IIRC we simply searched Google and downloaded them from other publicly available domains and thought these had already been publicly circulated.

Answer 14 · 2022-07-22T14:48:59.000Z

We will consult with LDC if we can directly share our rttm files here, it would be good to have it all together in the repository, but we prefer to be on the safer side and get an approval first.

Totally makes sense. Thanks!

Answer 15 · 2022-07-26T12:05:18.000Z

@wq2012, there are several CALLHOME LDC datasets. That is why CALLHOME can refer so many sets in publications.
This specific CALLHOME data is not that easy to find, unless you know the origin. It is part of the 2000 NIST Speaker Recognition Evaluation, which can be found under LDC Catalog No. LDC2001S97.
The references were released as part of the NIST keys after the evaluation.

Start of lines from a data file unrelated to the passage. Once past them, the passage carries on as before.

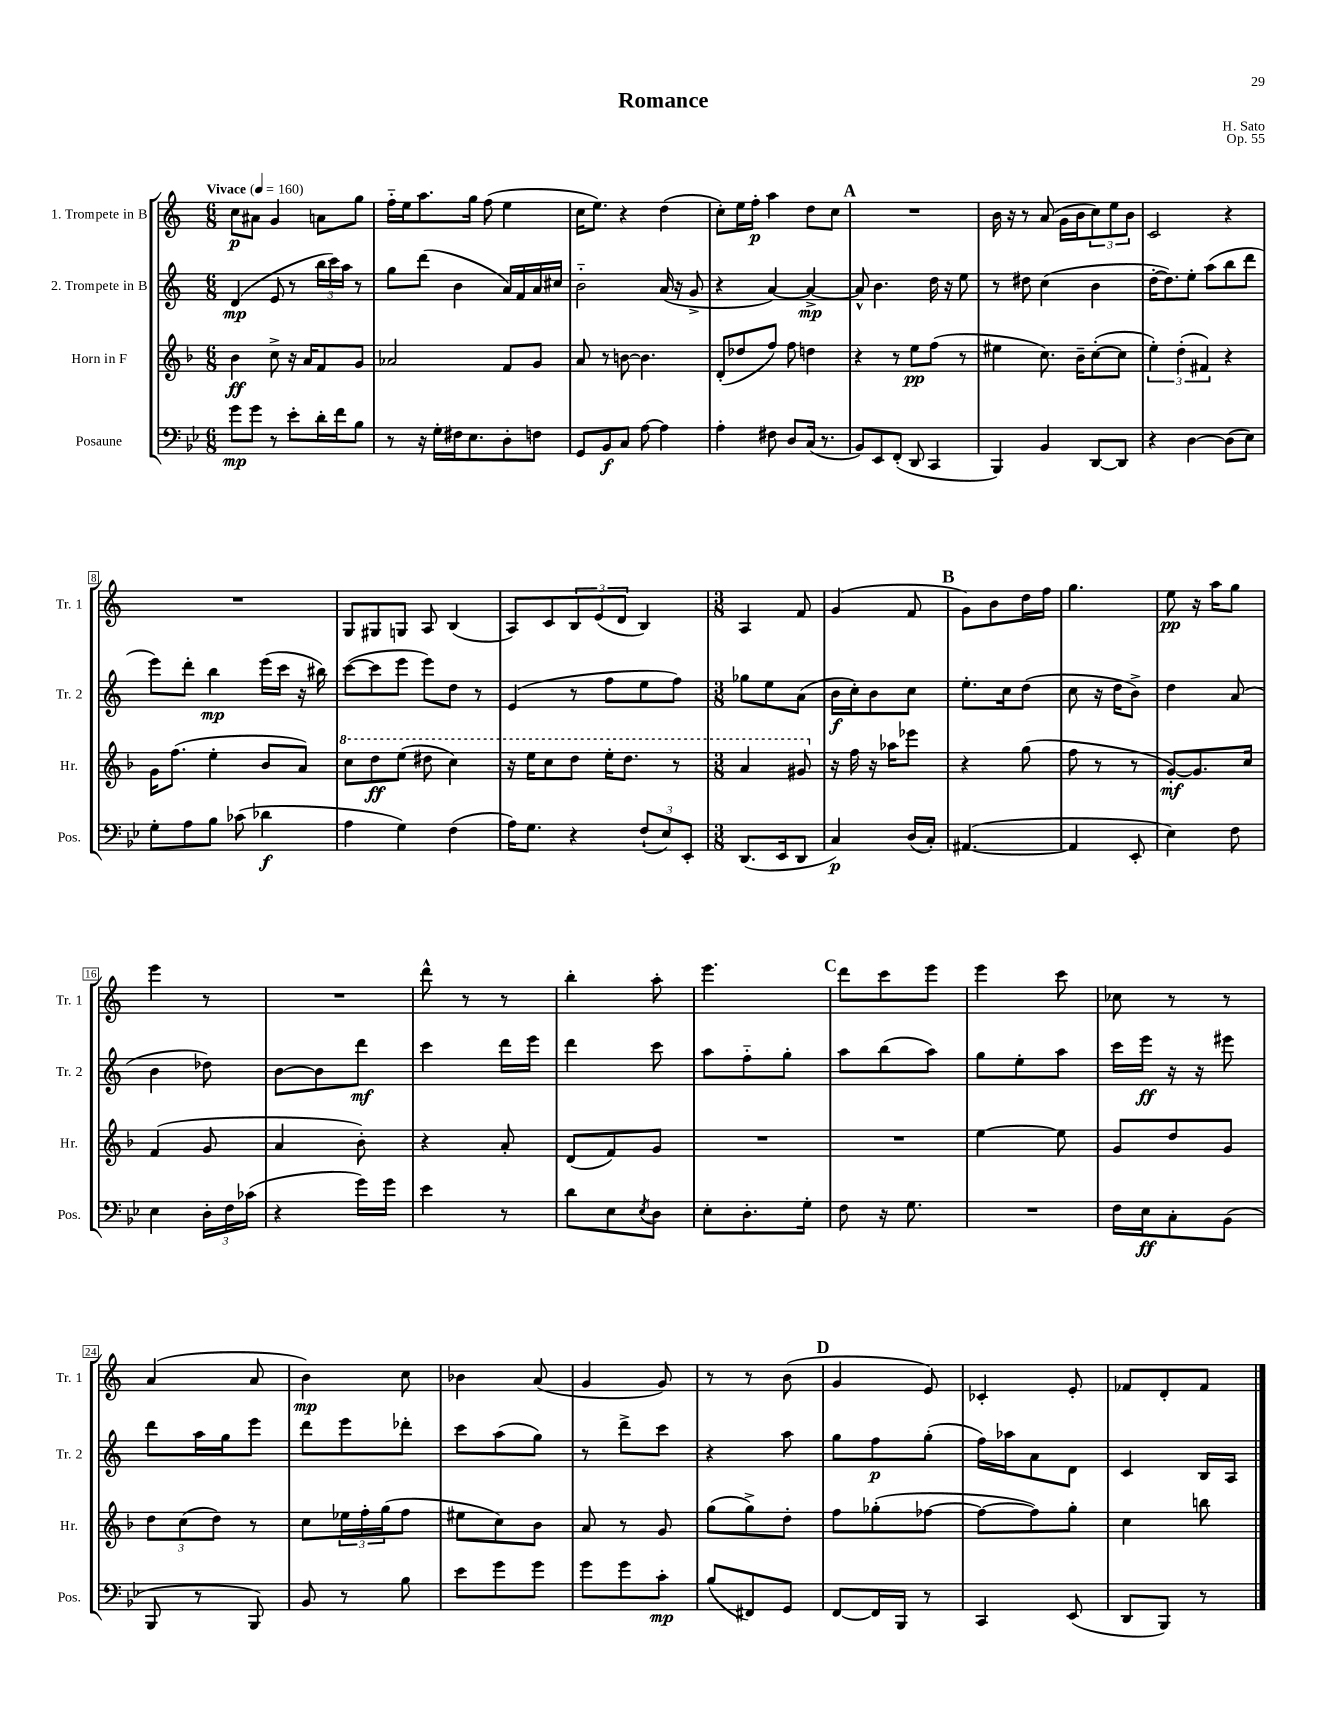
\header { title = "Romance" composer = "H. Sato" opus = "Op. 55" }
<<
\new StaffGroup <<
\new Staff = "s0" \with { instrumentName = "1. Trompete in B" shortInstrumentName = "Tr. 1" } {
    \clef treble \key c \major \numericTimeSignature \time 6/8 \tempo "Vivace" 4 = 160
    c''8\p ais'8 g'4 a'8 g''8 |
    f''16-_ e''16 a''8. g''16 f''8( e''4 |
    c''16 e''8.) r4 d''4( |
    c''8-.) e''16 f''16-.\p a''4 d''8 c''8 |
    \mark \markup { \bold "A" } R2. |
    b'16 r16 r8 a'8( g'16 b'16 \tuplet 3/2 { c''8) e''8 b'8 } |
    c'2 r4 |
    R2. |
    g8 gis8 g8 a8 b4( |
    a8) c'8 \tuplet 3/2 { b8 e'8( d'8 } b4) |
    \numericTimeSignature \time 3/8 a4 f'8 |
    g'4( f'8 |
    \mark \markup { \bold "B" } g'8) b'8 d''16 f''16 |
    g''4. |
    e''8\pp r16 a''16 g''8 |
    e'''4 r8 |
    R4. |
    d'''8-^ r8 r8 |
    b''4-. a''8-. |
    e'''4. |
    \mark \markup { \bold "C" } d'''8 c'''8 e'''8 |
    e'''4 c'''8 |
    ces''8 r8 r8 |
    a'4( a'8 |
    b'4\mp) c''8 |
    bes'4 a'8( |
    g'4 g'8) |
    r8 r8 b'8( |
    \mark \markup { \bold "D" } g'4 e'8) |
    ces'4-. e'8-. |
    fes'8 d'8-. fes'8 \bar "|." |
}
\new Staff = "s1" \with { instrumentName = "2. Trompete in B" shortInstrumentName = "Tr. 2" } {
    \clef treble \key c \major \numericTimeSignature \time 6/8
    d'4\mp( e'8 r8 \tuplet 3/2 { b''16 c'''16) a''16 } r8 |
    g''8 d'''8( b'4 a'16) f'16 a'16 cis''16 |
    b'2-_ a'16( r16 g'8-> |
    r4 a'4~) a'4~->\mp |
    \mark \markup { \bold "A" } a'8-^ b'4. d''16 r16 e''8 |
    r8 dis''8 c''4( b'4 |
    d''16~-. d''8.) e''8-. a''8( b''8 d'''8 |
    e'''8) d'''8-. b''4\mp e'''16( c'''16 r16 bis''16) |
    c'''8~( c'''8 e'''8 e'''8) d''8 r8 |
    e'4( r8 f''8 e''8 f''8) |
    \numericTimeSignature \time 3/8 ges''8 e''8 a'8( |
    b'16\f c''16-.) b'8 c''8 |
    \mark \markup { \bold "B" } e''8.-. c''16 d''8( |
    c''8 r16 d''16 b'8->) |
    d''4 a'8( |
    b'4 des''8) |
    b'8~ b'8 d'''8\mf |
    c'''4 d'''16 e'''16 |
    d'''4 c'''8 |
    a''8 f''8-_ g''8-. |
    \mark \markup { \bold "C" } a''8 b''8( a''8) |
    g''8 e''8-. a''8 |
    c'''16 e'''16\ff r16 r16 eis'''8 |
    d'''8 a''16 g''16 e'''8 |
    d'''8 e'''8 des'''8-. |
    c'''8 a''8( g''8) |
    r8 d'''8-> c'''8 |
    r4 a''8 |
    \mark \markup { \bold "D" } g''8 f''8\p g''8-.( |
    f''16) aes''16 a'8 d'8 |
    c'4 b16 a16 \bar "|." |
}
\new Staff = "s2" \with { instrumentName = "Horn in F" shortInstrumentName = "Hr." } {
    \clef treble \key f \major \numericTimeSignature \time 6/8
    bes'4\ff c''8-> r16 a'16 f'8 g'8 |
    aes'2 f'8 g'8 |
    a'8 r8 b'8~ b'4. |
    d'8-.( des''8 f''8) f''8 d''4 |
    \mark \markup { \bold "A" } r4 r8 e''8\pp f''8( r8 |
    eis''4 c''8.) bes'16-- c''8~-.( c''8 |
    \tuplet 3/2 { e''4-.) d''4-.( fis'4) } r4 |
    g'16 f''8.( e''4-. bes'8 a'8) |
    \ottava #1 c'''8 d'''8\ff e'''8( dis'''8 c'''4) |
    r16 e'''16 c'''8 d'''8 e'''16-. d'''8. r8 |
    \numericTimeSignature \time 3/8 a''4 gis''8 \ottava #0 |
    r16 f''16 r16 aes''16 ees'''8 |
    \mark \markup { \bold "B" } r4 g''8( |
    f''8 r8 r8 |
    g'8~-.\mf) g'8. c''16 |
    f'4( g'8 |
    a'4 bes'8-.) |
    r4 a'8-. |
    d'8( f'8) g'8 |
    R4. |
    \mark \markup { \bold "C" } R4. |
    e''4~ e''8 |
    g'8 d''8 g'8 |
    \tuplet 3/2 { d''8 c''8( d''8) } r8 |
    c''8 \tuplet 3/2 { ees''16 f''16-. g''16( } f''8 |
    eis''8 c''8) bes'8 |
    a'8 r8 g'8 |
    g''8( g''8->) d''8-. |
    \mark \markup { \bold "D" } f''8 ges''8-.( fes''8~ |
    fes''8~ fes''8) g''8-. |
    c''4 b''8 \bar "|." |
}
\new Staff = "s3" \with { instrumentName = "Posaune" shortInstrumentName = "Pos." } {
    \clef bass \key bes \major \numericTimeSignature \time 6/8
    g'8\mp g'8 r8 ees'8-. d'16-. f'16 bes8 |
    r8 r16 g16-. fis16 ees8. d8-. f8 |
    g,8 bes,8\f c8 a8~ a4 |
    a4-. fis8 d8 c16( r8. |
    \mark \markup { \bold "A" } bes,8) ees,8 f,8-.( d,8 c,4 |
    bes,,4) bes,4 d,8~ d,8 |
    r4 d4~ d8( ees8) |
    g8-. a8 bes8 ces'8( des'4\f |
    a4 g4) f4( |
    a16) g8. r4 \tuplet 3/2 { f8-!( ees8) ees,8-. } |
    \numericTimeSignature \time 3/8 d,8.( ees,16 d,8 |
    c4\p) d16( c16-.) |
    \mark \markup { \bold "B" } ais,4.~( |
    ais,4 ees,8-. |
    ees4) f8 |
    ees4 \tuplet 3/2 { d16-. f16 ces'16( } |
    r4 g'16) g'16 |
    ees'4 r8 |
    d'8 ees8 \acciaccatura { ees8 } d8 |
    ees8-. d8.-. g16-. |
    \mark \markup { \bold "C" } f8 r16 g8. |
    R4. |
    f16 ees16\ff c8-. bes,8( |
    bes,,8 r8 bes,,8) |
    bes,8 r8 bes8 |
    ees'8 g'8 g'8 |
    g'8 g'8 c'8-.\mp |
    bes8( fis,8) g,8 |
    \mark \markup { \bold "D" } f,8~ f,16 bes,,16 r8 |
    c,4 ees,8( |
    d,8 bes,,8) r8 \bar "|." |
}
>>
>>
\layout { \context { \Score \override BarNumber.stencil = #(make-stencil-boxer 0.1 0.3 ly:text-interface::print) } }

We are waiting for a response from LDC, we will write an update after we hear from them.

Answer 16 · 2022-07-26T14:24:33.000Z

Thanks! But I don't think the references are included in any of the LDC Catalogs.

Answer 17 · 2023-03-15T15:02:24.000Z

For future reference, the RTTMs are also here: http://www.openslr.org/resources/10/sre2000-key.tar.gz

Answer 18 · 2024-03-08T04:45:31.000Z

Hi @hbredin Thanks for bringing this up. It is true that even our setup has evolved through time. Following the setup that we inherited from JSALT 2016, in our original works with VBHMM clustering based methods (i.e. 1 and 2) we reported results on the whole set, excluding the file iaeu because it had labeling errors. Later on, following the partition from Kaldi, we used part1 as validation and part2 as test and the other way around for cross validation and tuning VBx hyperparameters. Still, we reported results on the whole set and using oracle VAD.

However, because Hitachi folks have started (and other followed) using part1 for fine-tuning and reporting results on part2 on EEND models, we did the same in our latest end-to-end work and continue with this setup. However, this is mainly because the community seems to have adopted this setup and we wanted to be able to compare against existing results.

Hi, Herve
So you mean for Hitachi EEND-EDA experimennts,
Train set = Callhome part 1
Validation set = Callhome part 2
Test set = Callhome part 2

Is it right?

Answer 19 · 2024-03-08T08:41:14.000Z

I guess this is for Hitashi people to answer here.
But I do hope that they are not using the same set for both validation and testing :)

Here is what I do, on my side:

use 75% of Callhome part 1 as train
use the remaining 25% of Callhome part 1 as validation
use Callhome part 2 as test

I don't think the actual split of part 1 (into train and dev) is really critical.
As long as part 2 never leaks into the various training steps (either train or validation) and we all report numbers on part 2, comparison should be fair.

Answer 20 · 2024-03-08T12:08:37.000Z

I guess a good scenario is what Hervé commented where he has a split of Part 1. However, it can have the issue that the same speaker appears in the 75% used as train AND in the 25% used as validation and that can lead to over-optimistic results in the validation set. But that certainly is correct in that the test set (Part 2) is never used for developing the model.

If I can add, I am afraid that many people are making decisions on Part 2 (which is the test set) and that should not be the case. Very few works report results on Part 2 without fine-tuning or comparisons on Part 1 (without fine-tuning).
Something I've been doing recently is to make all my comparisons (and decisions) on Part 1 without fine-tuning and only at the very end perform fine-tuning using Part 1 in order to report results on Part 2.
Also, when doing fine-tuning there is the question of how many epochs to run. I used the same number for both (or more) methods that I was comparing. This might still play in favor of one or the other method but at least there is no direct decision made on the test set (like run fine-tuning until the performance stops improving for Part 2).

I would not mind ~~hearing~~ reading others' opinions :)

Answer 21 · 2024-03-11T07:07:33.000Z

@hbredin @fnlandini Thank you for your quick and considerable responses!!